┌────────

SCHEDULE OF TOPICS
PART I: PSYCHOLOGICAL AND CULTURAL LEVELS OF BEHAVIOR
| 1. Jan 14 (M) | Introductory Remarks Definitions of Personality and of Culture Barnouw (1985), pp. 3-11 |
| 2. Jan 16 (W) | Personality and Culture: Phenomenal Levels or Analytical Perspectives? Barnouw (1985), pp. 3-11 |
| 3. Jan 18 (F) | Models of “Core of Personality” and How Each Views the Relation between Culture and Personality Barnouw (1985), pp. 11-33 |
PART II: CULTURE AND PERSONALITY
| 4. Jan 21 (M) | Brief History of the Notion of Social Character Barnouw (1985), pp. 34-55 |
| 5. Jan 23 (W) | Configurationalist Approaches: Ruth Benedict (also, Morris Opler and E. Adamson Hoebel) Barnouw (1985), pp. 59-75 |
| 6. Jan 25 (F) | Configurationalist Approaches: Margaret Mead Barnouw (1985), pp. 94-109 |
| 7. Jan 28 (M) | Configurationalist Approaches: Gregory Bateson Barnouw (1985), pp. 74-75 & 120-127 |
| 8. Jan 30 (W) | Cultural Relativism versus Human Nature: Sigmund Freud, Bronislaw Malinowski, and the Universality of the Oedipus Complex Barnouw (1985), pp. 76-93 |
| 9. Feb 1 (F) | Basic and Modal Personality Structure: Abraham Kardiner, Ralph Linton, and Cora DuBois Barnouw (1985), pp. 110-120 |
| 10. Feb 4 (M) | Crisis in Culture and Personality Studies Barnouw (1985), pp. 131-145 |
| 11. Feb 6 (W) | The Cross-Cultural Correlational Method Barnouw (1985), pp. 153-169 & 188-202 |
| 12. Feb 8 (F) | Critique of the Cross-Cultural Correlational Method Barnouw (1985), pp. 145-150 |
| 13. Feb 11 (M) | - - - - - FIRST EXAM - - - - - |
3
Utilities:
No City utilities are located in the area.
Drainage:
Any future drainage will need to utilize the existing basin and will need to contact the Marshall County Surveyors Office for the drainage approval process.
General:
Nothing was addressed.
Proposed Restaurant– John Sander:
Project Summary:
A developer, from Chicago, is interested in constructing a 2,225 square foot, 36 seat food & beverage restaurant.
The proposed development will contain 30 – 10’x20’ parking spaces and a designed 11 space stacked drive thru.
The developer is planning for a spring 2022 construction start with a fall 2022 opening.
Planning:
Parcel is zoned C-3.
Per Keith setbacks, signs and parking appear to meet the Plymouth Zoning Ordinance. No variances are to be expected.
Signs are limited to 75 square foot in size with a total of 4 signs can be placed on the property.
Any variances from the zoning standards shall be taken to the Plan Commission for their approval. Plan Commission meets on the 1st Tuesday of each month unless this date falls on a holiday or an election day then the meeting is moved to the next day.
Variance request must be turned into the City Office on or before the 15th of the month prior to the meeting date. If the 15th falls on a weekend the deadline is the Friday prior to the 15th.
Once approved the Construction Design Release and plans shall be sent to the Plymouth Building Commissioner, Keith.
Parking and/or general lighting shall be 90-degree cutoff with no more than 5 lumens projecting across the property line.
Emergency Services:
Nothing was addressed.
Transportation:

└────────
┌────────

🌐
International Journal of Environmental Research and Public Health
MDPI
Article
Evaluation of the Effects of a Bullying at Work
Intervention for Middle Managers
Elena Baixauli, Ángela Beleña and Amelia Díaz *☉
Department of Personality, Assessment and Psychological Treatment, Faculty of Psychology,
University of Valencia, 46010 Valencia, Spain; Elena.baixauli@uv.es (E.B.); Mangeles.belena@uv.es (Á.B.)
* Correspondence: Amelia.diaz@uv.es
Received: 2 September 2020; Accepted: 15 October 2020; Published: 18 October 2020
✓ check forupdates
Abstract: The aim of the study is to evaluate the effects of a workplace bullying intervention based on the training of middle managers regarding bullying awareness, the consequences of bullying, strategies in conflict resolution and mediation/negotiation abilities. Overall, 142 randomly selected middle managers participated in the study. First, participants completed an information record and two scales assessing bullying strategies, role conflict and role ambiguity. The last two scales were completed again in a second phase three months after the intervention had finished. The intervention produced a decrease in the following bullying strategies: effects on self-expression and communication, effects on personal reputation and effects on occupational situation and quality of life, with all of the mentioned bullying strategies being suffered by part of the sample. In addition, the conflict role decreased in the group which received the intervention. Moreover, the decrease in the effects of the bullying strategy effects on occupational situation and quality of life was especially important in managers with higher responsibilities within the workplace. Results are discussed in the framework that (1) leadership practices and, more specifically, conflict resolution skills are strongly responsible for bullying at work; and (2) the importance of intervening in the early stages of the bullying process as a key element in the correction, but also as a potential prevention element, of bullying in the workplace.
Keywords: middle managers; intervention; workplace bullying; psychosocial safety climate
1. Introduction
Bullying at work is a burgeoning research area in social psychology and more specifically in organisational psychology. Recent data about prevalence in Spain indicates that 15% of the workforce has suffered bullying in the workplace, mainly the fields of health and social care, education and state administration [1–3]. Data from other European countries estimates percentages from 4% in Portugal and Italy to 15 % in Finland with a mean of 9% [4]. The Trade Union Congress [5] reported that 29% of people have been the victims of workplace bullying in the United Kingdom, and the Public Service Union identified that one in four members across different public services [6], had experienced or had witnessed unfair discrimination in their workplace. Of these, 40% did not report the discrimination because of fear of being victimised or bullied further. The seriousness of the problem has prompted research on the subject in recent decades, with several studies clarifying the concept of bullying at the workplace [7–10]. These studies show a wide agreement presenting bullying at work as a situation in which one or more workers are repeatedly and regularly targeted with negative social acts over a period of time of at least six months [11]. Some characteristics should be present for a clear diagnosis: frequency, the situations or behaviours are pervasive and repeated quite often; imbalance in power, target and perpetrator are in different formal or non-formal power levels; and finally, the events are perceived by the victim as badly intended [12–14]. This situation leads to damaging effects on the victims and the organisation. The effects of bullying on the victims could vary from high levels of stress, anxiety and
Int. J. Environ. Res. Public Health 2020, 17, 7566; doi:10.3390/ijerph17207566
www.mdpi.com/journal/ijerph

└────────

Show every line of the entries above where the word "Configurationalist" occurs.

| 5. Jan 23 (W) | Configurationalist Approaches: Ruth Benedict (also, Morris Opler and E. Adamson Hoebel) Barnouw (1985), pp. 59-75 |
| 6. Jan 25 (F) | Configurationalist Approaches: Margaret Mead Barnouw (1985), pp. 94-109 |
| 7. Jan 28 (M) | Configurationalist Approaches: Gregory Bateson Barnouw (1985), pp. 74-75 & 120-127 |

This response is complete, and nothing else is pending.